Zweck der Zuwendung ist es, innerhalb einer dem Projekt angemessenen Projektlaufzeit von typischerweise drei Jahren, Konzepte für die lokale Vernetzung von Quantenelementen in einem experimentellen Aufbau zu demonstrieren oder zu validieren. Dabei ist eine geeignete Übertragungstechnologie zur technischen Realisierung auszuwählen. Durch die Zusammenarbeit von Unternehmen und Forschungseinrichtungen soll dabei das bereits vorhandene Know-how aus Deutschlands hervorragend aufgestellter Grundlagenforschung auf Umsetzungspartner aus der Wirtschaft transferiert und in die Anwendung gebracht werden. Die Förderung leistet damit auch einen wichtigen Beitrag zur technologischen Souveränität Deutschlands im Bereich der IT-Sicherheit.

Gegenstand der Förderung

Derzeit leisten Quantenkommunikationsnetze eine Übertragung von Quantenschlüsseln auf Strecken von weniger als etwa 100 km. Forschungsbedarfe bestehen jedoch bei der Vernetzung von Quantenelementen auf kurzen Strecken, wie beispielsweise in Gebäuden, in Campusnetzen oder Metropolregionen. Zur Realisierung solcher universellen Verbindungen können und müssen teilweise andere Technologien für Komponenten, Übertragungskanäle und Über­tragungsprotokolle eingesetzt werden als bei der Quantenschlüsselverteilung über größere Distanzen. Die dabei ­auftretenden Fehlerquellen unterscheiden sich in ihrer Signifikanz von denen in Weitverkehrsnetzen. Die Korrektur solcher Übertragungsfehler auf kurzen Strecken ist essentiell für den Aufbau künftiger vielseitiger Quantennetze.

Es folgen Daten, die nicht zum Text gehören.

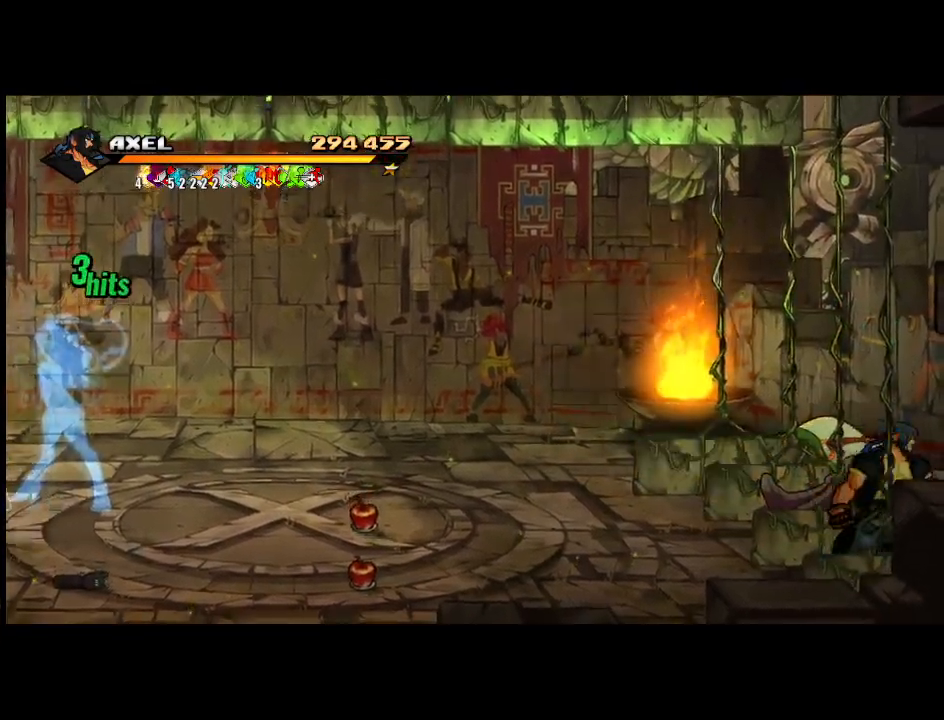
{"buttons": ["DPAD_UP", "DPAD_RIGHT"], "events": [[283, "DPAD_UP", "down"]]}
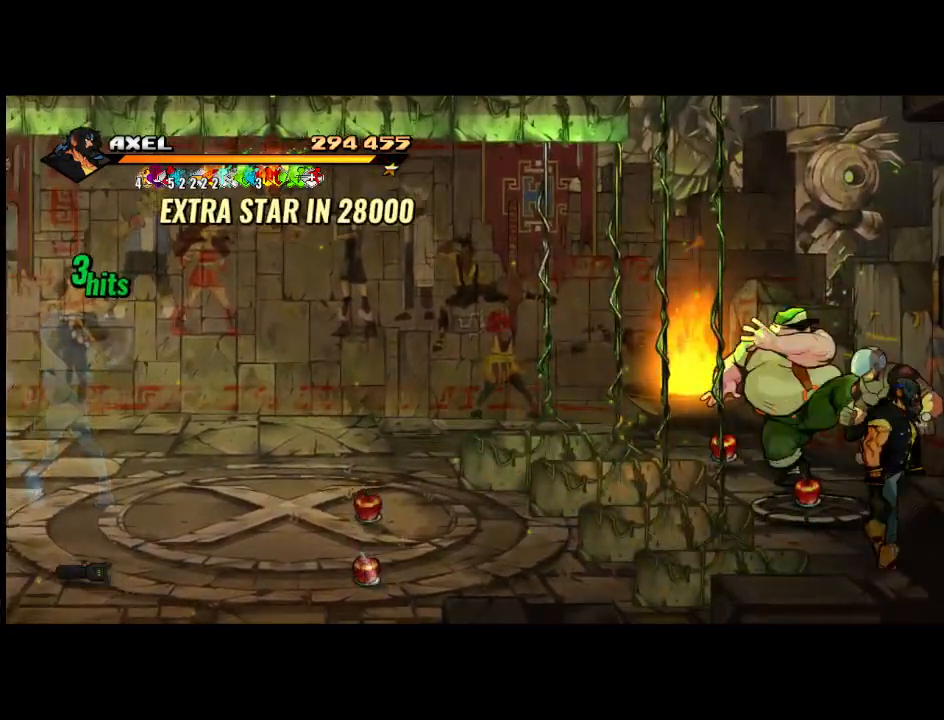
{"buttons": ["DPAD_DOWN", "DPAD_LEFT"], "events": [[50, "DPAD_RIGHT", "up"], [50, "DPAD_UP", "up"], [333, "DPAD_DOWN", "down"], [350, "DPAD_LEFT", "down"]]}
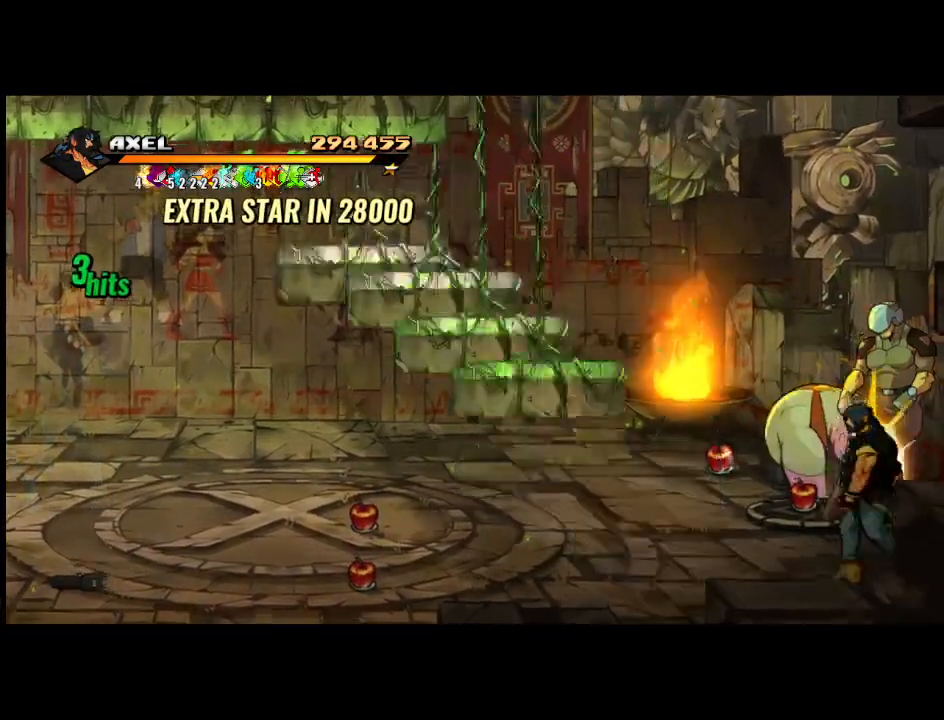
{"buttons": ["DPAD_LEFT"], "events": [[50, "DPAD_DOWN", "up"], [117, "A", "down"], [333, "A", "up"]]}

Gegenstand der Förderung bilden daher Forschungs- und Entwicklungsarbeiten zu den grundlegenden Komponenten und Übertragungstechnologien sowie zur Architektur sicherer und effizienter lokaler Quantennetze, von der Über­brückung weniger Meter bis hin zu einem Campusnetz. Forschungsfragen ergeben sich beispielsweise in den Bereichen:

  • experimentelle Realisierungsmöglichkeiten für Q-LANs mit verschiedenen Plattformen (idealerweise mit Demonstrator)
  • Entwicklung von Netzwerkprotokollen für eine sichere und effiziente Vernetzung von Quantenelementen in einem Q-LAN
  • Erforschung von Verfahren zur Fehlerkorrektur und zur Fehlerreduktion für die Übertragung von Quanteninformation auf verschiedenen Kanälen über kurze Distanzen
  • Untersuchungen zu physikalischen Limitierungen bei der Vernetzung allgemeiner Quantenelemente über kurze ­Distanzen und technologische Möglichkeiten, wie diese ausgereizt werden können

Weitere Informationen finden Sie in der Bekanntmachung.

Das Antragsverfahren ist zweistufig angelegt.

Frist: Einreichung der Projektskizzen in elektronischer Form bis spätestens 25. Juni 2021.